Reproduce literalmente el fragmento del texto sobre el consenso de Moscú que va desde "La Rusia del" hasta "a la guerra?", ambos inclusive.

Texto proporcionado:
◆ ◆ ◆ ◆

La Rusia del después

El consenso de Moscú

¿Cómo explica un partidario de Putin el estancamiento de Rusia? En este texto, que traducimos y contextualizamos por primera vez, Ivan Timofeev realiza un ejercicio que nos obliga a comprender todas sus implicaciones para responder a una pregunta de fondo: ¿puede el Estado ruso sobrevivir a la guerra?

Autor
Guillaume Lancereau
Portada
© PAVEL GOLOVKIN/AP/SIPA

Este texto, publicado en el diario de asuntos económicos Kommersant, fue escrito por Ivan Timofeev, profesor asociado de teoría política en MGIMO, centro de formación y generación de élites, en particular políticas, en la Rusia contemporánea. El autor es más conocido como director general del Consejo Ruso de Asuntos Internacionales y director de Programas del Club de Debate Valdai.

Ese centro de investigación es una de las oficinas de propaganda del régimen de Vladimir Putin. El presidente de la Federación Rusa, quien impulsó su creación en 2004, pronuncia los discursos de clausura de cada uno de los congresos anuales. En 2014, Vjačeslav Volodin formuló la siguiente frase, que se volvió famosa: «Mientras exista Putin, existirá Rusia; cuando ya no exista Putin, ya no existirá Rusia». Fue también en esa ocasión cuando el presidente ruso expuso ante el público congregado en Sochi una serie de convicciones profundamente arraigadas, algunas de las cuales hacen eco de los análisis del siguiente artículo: la Guerra Fría podría haber terminado con un equilibrio de poder en un mundo multipolar si Estados Unidos no hubiera albergado sueños de dominación planetaria; Rusia es y pretende seguir siendo un Estado autónomo, libre para determinar su propio destino; los conflictos a varias escalas son la consecuencia esperada de tal configuración, en particular en las fronteras inmediatas de grandes potencias como Rusia.

◆ ◆ ◆ ◆

Extractos del material:
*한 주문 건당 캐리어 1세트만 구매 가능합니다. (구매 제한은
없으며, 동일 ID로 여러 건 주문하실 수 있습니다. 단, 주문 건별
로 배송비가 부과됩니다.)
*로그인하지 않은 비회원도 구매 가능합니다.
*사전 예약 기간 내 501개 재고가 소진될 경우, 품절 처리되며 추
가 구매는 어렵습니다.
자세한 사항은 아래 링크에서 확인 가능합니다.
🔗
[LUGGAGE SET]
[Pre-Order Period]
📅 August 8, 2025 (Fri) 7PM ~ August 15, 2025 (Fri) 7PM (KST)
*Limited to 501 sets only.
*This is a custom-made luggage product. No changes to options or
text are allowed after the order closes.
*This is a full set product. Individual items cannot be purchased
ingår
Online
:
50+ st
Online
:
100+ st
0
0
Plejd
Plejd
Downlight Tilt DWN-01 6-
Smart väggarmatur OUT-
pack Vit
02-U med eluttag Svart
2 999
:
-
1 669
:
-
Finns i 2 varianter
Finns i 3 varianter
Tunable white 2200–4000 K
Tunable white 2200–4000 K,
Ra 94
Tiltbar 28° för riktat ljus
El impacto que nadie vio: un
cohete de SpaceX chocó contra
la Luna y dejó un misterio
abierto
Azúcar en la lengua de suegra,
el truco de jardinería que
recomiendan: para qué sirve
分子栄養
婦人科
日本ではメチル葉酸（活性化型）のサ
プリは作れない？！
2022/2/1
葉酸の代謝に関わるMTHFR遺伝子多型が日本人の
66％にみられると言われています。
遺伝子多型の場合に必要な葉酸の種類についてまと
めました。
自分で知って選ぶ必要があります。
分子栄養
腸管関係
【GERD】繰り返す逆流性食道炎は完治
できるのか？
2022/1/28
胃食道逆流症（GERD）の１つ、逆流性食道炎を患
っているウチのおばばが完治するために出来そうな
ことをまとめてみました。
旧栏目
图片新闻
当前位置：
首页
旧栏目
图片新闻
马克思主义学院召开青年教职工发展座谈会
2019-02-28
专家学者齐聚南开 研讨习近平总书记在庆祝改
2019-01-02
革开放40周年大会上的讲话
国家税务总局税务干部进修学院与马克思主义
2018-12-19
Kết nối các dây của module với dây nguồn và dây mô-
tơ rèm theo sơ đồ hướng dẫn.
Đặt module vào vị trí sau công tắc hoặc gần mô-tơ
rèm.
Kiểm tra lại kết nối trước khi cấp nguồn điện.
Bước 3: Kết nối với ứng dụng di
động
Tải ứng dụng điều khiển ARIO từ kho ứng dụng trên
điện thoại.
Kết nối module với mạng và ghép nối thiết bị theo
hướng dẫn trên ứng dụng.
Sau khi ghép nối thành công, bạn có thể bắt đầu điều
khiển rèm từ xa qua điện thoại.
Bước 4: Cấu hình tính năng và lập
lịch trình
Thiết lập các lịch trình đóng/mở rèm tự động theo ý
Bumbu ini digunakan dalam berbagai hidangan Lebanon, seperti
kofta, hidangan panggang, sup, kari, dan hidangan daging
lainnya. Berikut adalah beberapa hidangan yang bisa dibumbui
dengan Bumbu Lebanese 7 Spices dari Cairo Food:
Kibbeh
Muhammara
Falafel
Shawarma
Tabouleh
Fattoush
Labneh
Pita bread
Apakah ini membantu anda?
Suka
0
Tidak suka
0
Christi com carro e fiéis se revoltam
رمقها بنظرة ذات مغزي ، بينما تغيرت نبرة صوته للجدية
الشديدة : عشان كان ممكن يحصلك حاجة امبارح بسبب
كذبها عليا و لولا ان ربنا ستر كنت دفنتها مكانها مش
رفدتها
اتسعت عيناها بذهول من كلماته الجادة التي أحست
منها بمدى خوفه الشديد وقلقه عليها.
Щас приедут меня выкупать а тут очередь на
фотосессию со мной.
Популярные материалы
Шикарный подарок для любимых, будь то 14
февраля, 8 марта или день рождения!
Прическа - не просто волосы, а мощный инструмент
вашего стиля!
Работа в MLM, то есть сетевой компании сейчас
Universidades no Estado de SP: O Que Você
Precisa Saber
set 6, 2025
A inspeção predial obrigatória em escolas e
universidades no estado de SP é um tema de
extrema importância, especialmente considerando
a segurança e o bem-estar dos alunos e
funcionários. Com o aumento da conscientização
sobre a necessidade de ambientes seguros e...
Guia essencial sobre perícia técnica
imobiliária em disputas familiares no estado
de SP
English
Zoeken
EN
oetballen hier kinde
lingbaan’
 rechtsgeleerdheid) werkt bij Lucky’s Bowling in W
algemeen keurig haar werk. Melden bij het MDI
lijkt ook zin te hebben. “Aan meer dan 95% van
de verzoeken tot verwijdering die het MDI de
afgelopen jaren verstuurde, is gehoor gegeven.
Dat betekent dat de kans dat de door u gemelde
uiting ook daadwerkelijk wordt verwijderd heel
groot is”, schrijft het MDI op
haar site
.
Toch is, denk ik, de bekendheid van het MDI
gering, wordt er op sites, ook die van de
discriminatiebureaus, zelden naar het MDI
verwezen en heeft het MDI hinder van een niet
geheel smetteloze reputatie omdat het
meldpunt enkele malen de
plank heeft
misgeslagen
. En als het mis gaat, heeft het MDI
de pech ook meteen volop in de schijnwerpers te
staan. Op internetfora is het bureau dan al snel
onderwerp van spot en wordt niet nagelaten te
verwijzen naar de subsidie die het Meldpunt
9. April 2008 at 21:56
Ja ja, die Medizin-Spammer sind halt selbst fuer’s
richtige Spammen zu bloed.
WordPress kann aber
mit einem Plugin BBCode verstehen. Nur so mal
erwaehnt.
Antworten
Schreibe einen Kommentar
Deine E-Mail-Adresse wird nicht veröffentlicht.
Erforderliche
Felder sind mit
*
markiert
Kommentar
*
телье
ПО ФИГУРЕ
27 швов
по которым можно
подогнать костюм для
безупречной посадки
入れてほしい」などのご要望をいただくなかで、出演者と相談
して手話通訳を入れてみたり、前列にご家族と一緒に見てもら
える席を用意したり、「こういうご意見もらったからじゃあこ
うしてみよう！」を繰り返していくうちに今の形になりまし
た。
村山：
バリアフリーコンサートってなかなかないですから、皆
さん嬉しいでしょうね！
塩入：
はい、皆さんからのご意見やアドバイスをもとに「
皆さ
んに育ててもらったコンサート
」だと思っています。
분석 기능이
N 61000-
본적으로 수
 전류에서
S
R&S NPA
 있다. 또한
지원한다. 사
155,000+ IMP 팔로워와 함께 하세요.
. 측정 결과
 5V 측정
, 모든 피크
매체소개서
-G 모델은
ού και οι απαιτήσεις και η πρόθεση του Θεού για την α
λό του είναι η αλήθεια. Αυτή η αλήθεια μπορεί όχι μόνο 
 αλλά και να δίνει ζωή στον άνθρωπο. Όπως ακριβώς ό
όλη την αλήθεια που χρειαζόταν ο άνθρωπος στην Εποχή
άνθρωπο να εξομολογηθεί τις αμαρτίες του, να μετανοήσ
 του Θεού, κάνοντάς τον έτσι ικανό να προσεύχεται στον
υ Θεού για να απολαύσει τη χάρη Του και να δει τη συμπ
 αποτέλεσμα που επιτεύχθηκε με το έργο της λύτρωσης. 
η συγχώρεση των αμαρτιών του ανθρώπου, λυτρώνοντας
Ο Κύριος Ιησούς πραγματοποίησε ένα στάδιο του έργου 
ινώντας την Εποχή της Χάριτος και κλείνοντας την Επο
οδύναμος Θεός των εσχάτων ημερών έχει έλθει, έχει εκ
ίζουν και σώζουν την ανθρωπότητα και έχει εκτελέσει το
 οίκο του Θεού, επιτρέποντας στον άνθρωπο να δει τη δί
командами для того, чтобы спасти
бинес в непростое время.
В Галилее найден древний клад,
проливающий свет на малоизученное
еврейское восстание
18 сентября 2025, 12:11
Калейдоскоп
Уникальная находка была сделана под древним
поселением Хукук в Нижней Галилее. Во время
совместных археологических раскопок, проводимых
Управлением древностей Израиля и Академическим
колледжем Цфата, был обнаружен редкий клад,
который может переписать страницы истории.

◆ ◆ ◆ ◆

Ejercicio resuelto:
La Rusia del después

El consenso de Moscú

¿Cómo explica un partidario de Putin el estancamiento de Rusia? En este texto, que traducimos y contextualizamos por primera vez, Ivan Timofeev realiza un ejercicio que nos obliga a comprender todas sus implicaciones para responder a una pregunta de fondo: ¿puede el Estado ruso sobrevivir a la guerra?